The hedge cutting which took place in November savaged my western beverage antenna - so today I repaired it.
|Feedpoint of my beverage antenna|
This inexpensive long wire aerial, which is mounted beween three and five feet above ground, is fed by buried 50 ohm RG-58 coax. The feeder is then connected to a home made 9:1 ferrite balun transformer. The 475 feet length aerial is then terminated to ground via a carbon resistor network of around 500 ohms at the opposite end to the coax feeder.
This receiving aerial is directional and favours signals in the direction of the Yorkshire Dales, Lake District and USA. In effect the aerial comes into its own between a frequency span of 500 KHz up to 7 MHz and is very effective at picking up signals in a span from South America (215 degrees) round to Alaska (340 degrees). Use of this directional antenna allows me to listen to Manx Radio on the Isle of Man on 1368 KHz, as it nulls out the stronger signal from BBC Lincolnshire on the same frequency.

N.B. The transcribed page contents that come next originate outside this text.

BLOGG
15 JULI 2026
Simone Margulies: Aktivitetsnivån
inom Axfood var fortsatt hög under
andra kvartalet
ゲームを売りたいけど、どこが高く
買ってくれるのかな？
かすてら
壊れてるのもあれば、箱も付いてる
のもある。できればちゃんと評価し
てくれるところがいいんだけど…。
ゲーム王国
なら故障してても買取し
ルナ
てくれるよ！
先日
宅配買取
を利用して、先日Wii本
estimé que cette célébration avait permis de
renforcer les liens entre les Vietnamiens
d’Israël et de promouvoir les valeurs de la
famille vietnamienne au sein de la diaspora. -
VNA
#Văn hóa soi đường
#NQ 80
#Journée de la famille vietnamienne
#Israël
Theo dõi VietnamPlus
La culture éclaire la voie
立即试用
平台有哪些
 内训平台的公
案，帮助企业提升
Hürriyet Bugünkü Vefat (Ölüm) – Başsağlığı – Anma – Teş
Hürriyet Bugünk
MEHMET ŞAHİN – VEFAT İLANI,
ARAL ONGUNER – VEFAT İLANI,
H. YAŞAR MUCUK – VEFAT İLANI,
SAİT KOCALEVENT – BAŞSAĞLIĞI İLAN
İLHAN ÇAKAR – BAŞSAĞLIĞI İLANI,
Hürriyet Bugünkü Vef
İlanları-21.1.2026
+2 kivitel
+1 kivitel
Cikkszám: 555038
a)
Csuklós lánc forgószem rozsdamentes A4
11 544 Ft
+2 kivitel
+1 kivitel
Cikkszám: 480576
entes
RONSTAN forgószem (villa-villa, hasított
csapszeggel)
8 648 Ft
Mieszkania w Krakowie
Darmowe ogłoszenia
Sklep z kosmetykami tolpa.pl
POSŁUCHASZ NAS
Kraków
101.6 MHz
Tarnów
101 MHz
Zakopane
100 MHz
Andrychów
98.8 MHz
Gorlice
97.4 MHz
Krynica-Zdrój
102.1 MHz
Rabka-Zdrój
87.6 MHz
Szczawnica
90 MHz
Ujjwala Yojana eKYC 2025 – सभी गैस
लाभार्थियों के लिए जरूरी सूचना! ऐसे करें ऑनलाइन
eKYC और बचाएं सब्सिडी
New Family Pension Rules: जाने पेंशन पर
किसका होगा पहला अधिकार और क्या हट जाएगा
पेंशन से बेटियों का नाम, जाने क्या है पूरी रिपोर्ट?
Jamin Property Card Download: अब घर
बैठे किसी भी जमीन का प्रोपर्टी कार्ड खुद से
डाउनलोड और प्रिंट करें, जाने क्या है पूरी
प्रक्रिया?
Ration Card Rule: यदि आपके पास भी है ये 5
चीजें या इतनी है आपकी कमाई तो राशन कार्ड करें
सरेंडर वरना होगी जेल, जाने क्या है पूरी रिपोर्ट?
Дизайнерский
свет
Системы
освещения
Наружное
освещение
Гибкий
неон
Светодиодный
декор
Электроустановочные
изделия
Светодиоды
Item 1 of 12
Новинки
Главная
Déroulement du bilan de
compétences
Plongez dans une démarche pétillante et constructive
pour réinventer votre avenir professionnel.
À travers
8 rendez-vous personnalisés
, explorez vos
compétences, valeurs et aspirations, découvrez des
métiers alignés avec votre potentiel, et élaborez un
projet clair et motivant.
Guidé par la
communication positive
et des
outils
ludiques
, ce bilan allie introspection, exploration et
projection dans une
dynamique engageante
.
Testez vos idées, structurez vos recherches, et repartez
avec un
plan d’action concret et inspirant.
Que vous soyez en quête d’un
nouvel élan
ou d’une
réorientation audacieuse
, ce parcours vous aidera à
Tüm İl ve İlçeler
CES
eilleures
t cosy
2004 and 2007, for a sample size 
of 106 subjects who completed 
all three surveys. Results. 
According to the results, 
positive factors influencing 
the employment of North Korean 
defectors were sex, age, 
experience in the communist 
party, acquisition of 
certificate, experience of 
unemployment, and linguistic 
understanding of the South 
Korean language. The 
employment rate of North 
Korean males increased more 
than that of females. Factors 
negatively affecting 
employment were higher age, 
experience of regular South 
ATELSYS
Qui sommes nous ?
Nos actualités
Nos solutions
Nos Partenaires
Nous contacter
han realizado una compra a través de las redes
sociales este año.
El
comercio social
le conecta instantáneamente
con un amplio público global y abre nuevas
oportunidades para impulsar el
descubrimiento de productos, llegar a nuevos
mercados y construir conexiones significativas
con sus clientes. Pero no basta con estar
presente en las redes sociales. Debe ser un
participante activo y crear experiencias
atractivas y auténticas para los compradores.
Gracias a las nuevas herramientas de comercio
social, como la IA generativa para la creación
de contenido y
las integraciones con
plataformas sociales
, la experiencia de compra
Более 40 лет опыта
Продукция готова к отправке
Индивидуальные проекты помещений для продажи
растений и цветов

The aerial performs extremely well on the 160m band (1.8MHz) but I have also found the beverage antenna excellent for receiving DX communications on the 60m (5 MHz) band when used in conjunction with a 1/4 wave vertical antenna for transmitting. The aerial design is used commercially by government agencies. Some radio amateurs are using 12 of these antennas covering each 30 degree point of the compass.
|Harold Beverage in his 1920s radio shack|
The aerial needs to be some distance away from the transmit antenna or induction takes place. This can ruin the performance of this low noise receive antenna.
Harold Beverage an American engineer, conceived this antenna. He died in 1999 at the age of 93. He was Chief Research Engineer for RCA in the USA from 1929 until 1940 and continued to work in the field of communications for the rest of his life.